43 years of being the 'cursed ones', snakebit, the 'Aints'.
As I drove home last night from the party, so many thoughts and memories coursed through my mind: The 1st Saints game I watched in 1969 (about to turn 7) in my uncle's restaurant as the 'adults' ate dinner.......sitting in my dad's big black 'fake leather' chair on his lap switching back and forth between the Dolphins and Saints games back when there were only like 3 or so channels on tv......going to my 1st Saints game with my dad around 11 years old......him yelling in his thick French accent, "OH NO..!!!!" (..a phrase I would hear many times over the years....) as the Saints blew the game in the last minutes......
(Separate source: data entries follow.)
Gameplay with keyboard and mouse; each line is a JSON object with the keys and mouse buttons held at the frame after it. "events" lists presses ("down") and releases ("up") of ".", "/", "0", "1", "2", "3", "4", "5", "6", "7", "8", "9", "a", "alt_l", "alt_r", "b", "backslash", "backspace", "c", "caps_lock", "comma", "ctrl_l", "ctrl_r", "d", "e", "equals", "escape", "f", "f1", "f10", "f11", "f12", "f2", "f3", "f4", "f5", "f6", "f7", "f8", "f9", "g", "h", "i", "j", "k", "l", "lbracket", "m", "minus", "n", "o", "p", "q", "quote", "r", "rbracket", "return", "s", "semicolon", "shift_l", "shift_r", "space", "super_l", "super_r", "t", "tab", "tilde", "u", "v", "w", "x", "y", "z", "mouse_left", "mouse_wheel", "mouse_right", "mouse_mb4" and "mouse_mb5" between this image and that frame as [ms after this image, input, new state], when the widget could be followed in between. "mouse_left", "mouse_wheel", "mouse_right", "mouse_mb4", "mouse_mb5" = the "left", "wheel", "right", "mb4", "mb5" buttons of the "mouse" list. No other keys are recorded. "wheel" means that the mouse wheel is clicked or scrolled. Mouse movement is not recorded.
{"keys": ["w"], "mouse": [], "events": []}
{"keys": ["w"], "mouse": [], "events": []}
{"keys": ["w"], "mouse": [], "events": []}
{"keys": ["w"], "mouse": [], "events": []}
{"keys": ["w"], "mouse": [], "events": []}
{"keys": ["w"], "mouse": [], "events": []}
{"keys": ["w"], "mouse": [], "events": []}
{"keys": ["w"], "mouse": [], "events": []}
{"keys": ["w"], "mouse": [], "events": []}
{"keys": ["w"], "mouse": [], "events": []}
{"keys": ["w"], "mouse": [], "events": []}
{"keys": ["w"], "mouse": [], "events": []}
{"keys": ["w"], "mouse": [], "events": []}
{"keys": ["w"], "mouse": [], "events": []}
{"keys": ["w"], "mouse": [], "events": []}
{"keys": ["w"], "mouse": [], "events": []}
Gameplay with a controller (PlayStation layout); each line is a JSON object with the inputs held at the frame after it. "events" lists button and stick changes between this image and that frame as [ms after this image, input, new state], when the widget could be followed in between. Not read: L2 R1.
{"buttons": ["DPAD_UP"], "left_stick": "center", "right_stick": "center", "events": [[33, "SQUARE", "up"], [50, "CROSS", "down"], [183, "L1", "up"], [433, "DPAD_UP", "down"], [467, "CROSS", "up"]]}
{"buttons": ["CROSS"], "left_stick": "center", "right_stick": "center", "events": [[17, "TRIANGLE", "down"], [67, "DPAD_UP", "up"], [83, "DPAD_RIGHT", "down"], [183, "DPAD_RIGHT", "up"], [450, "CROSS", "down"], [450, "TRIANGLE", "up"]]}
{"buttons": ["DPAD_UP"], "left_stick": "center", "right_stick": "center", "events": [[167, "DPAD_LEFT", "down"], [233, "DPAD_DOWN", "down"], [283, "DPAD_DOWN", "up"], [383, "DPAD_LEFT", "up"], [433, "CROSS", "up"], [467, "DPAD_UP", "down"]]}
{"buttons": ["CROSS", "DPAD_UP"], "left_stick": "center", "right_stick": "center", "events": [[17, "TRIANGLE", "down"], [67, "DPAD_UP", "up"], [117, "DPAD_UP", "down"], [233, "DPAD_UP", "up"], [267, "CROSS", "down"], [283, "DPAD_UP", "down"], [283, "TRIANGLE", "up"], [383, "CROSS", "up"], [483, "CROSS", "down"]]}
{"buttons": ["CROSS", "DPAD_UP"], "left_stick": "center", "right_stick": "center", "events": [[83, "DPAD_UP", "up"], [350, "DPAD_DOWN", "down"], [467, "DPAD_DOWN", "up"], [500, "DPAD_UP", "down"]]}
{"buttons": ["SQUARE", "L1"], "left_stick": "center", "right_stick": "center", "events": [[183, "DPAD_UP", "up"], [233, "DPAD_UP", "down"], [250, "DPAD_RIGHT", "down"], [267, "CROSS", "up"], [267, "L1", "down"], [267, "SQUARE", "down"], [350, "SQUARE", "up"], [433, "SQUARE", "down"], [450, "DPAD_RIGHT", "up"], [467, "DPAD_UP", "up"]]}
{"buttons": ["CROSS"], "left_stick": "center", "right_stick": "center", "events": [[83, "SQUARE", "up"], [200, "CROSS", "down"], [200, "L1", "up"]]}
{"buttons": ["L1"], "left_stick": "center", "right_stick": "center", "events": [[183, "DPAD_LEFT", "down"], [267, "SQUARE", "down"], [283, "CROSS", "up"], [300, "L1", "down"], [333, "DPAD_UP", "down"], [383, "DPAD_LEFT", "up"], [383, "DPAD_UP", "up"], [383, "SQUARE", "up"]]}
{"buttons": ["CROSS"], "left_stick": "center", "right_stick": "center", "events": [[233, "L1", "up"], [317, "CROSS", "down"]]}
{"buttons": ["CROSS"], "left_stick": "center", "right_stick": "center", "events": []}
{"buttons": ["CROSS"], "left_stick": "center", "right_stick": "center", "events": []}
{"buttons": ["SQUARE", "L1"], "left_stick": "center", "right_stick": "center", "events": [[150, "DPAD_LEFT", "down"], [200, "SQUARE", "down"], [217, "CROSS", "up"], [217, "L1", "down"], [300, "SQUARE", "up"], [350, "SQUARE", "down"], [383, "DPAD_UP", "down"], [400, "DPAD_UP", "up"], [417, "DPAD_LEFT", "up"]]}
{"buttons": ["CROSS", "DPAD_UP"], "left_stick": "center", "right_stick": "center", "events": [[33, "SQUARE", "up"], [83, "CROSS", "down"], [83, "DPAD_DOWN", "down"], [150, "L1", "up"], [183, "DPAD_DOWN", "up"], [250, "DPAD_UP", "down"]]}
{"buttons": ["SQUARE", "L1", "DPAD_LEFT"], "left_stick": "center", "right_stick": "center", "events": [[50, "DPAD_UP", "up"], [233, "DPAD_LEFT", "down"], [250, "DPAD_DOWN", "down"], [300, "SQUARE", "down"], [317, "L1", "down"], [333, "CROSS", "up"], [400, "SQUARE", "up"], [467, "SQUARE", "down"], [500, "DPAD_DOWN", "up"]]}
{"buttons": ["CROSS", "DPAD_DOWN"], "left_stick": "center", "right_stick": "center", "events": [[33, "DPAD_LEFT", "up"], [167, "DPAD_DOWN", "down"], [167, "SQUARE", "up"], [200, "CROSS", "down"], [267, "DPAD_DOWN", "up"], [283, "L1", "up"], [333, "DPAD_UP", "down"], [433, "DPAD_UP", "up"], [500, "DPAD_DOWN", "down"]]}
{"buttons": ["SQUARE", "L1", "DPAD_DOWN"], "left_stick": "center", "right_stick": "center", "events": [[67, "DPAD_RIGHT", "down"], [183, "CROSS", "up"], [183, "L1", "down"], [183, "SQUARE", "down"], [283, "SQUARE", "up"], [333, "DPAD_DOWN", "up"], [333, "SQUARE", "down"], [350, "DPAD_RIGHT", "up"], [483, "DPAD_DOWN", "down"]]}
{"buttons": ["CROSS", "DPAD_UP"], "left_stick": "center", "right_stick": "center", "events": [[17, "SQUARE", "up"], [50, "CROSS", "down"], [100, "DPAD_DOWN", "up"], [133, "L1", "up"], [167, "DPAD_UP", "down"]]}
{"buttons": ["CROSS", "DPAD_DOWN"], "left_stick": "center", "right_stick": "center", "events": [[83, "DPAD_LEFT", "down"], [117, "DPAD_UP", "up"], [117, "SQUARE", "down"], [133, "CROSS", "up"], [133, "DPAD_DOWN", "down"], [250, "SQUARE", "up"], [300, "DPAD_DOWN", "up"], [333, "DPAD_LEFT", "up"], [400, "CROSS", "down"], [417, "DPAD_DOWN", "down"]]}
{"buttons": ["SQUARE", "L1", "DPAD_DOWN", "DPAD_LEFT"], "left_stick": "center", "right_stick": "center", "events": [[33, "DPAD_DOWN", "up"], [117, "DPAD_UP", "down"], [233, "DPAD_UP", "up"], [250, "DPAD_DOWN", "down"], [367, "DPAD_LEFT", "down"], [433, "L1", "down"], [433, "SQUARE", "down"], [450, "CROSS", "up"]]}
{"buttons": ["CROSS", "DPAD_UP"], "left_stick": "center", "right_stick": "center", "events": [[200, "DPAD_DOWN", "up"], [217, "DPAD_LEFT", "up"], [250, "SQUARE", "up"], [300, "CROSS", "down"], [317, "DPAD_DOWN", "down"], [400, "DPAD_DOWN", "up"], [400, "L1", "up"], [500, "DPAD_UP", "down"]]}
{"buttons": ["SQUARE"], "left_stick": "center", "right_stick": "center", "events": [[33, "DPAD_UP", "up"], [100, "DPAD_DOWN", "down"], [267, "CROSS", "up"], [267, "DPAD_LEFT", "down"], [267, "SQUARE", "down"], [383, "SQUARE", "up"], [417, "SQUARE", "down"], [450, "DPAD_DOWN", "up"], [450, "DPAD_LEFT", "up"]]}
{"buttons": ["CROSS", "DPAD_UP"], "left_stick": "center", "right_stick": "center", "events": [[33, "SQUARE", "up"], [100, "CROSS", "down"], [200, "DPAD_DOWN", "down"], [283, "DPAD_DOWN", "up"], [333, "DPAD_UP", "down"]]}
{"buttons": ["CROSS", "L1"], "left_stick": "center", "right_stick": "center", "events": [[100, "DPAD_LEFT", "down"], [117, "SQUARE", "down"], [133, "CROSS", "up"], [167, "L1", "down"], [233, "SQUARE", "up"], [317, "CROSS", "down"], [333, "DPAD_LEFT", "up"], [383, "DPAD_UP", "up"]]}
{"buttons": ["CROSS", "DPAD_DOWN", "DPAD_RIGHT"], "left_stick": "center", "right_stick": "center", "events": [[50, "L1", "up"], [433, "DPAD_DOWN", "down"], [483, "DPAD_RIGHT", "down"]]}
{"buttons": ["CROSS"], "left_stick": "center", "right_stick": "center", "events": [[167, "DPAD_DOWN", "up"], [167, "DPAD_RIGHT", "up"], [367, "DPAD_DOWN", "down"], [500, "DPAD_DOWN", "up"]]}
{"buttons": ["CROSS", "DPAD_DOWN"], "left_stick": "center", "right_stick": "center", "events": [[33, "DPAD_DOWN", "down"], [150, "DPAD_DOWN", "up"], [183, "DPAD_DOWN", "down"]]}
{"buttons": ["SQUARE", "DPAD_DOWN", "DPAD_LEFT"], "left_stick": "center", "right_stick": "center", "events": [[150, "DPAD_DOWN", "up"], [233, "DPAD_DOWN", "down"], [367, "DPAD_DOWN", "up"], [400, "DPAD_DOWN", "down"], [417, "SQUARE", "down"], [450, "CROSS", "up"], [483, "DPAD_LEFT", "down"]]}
That's when the tears unexpectedly began to flow last night. I missed my dad being there to see what we never dreamed to see.
It's hard for those who didnt grow up in South Louisiana to understand the bond between the Saints and their fans. One writer this morning described it like this:
"It's easy to hear people talk about the connection between the city and the Saints and dismiss it as hyperbole. But the Saints are a fabric woven deeply into the tapestry of New Orleans as well as all of Louisiana culture, and one of the most remarkable and unique things about native Louisianians is the importance it places on culture."
So true.
As I continued my drive home, wiping tears from my eyes, missing my dad, a wonderful sense of hope began to fill my heart. The old song by Bob Dylan, "The Times Are A Changin" danced through my mind.
Something has changed. The Saints are a symbol of it.
43 years of loss. A generation. A city marked for excess, devastated. Deep hopelessness and despair.
But things are changing.
Listen to what the writer continues with in the article this morning concerning the celebration last night in the French Quarter:
"A flood of humanity washed onto Bourbon Street, beads raining down from people perched on balconies overhead. Ethnic, racial, economic and generational divides disappeared; strangers hugged, kissed, exchanged high-fives. From one sidewalk across the street to the other on every block in the French Quarter, the Who Dat Nation consolidated in celebration, making it impossible for anything -- people, cars, police on horseback -- to move at a speed any faster than a crawl. With their screams, their songs, they engaged in sweet release, purging the history of the Aints and the tragedy of Hurricane Katrina.
While the city has earned a reputation for its crime and its fondness of alcohol, for being almost a breeding ground for sin, the atmosphere on Sunday night was remarkably benign. Police were stationed on practically every corner the entire day, but they didn't seem to need to do much. When it came time to celebrate these Saints, there wasn't the typical ugliness that you often find in other cities' championship celebrations -- no flying glass bottles, no overturned cars, no fistfights.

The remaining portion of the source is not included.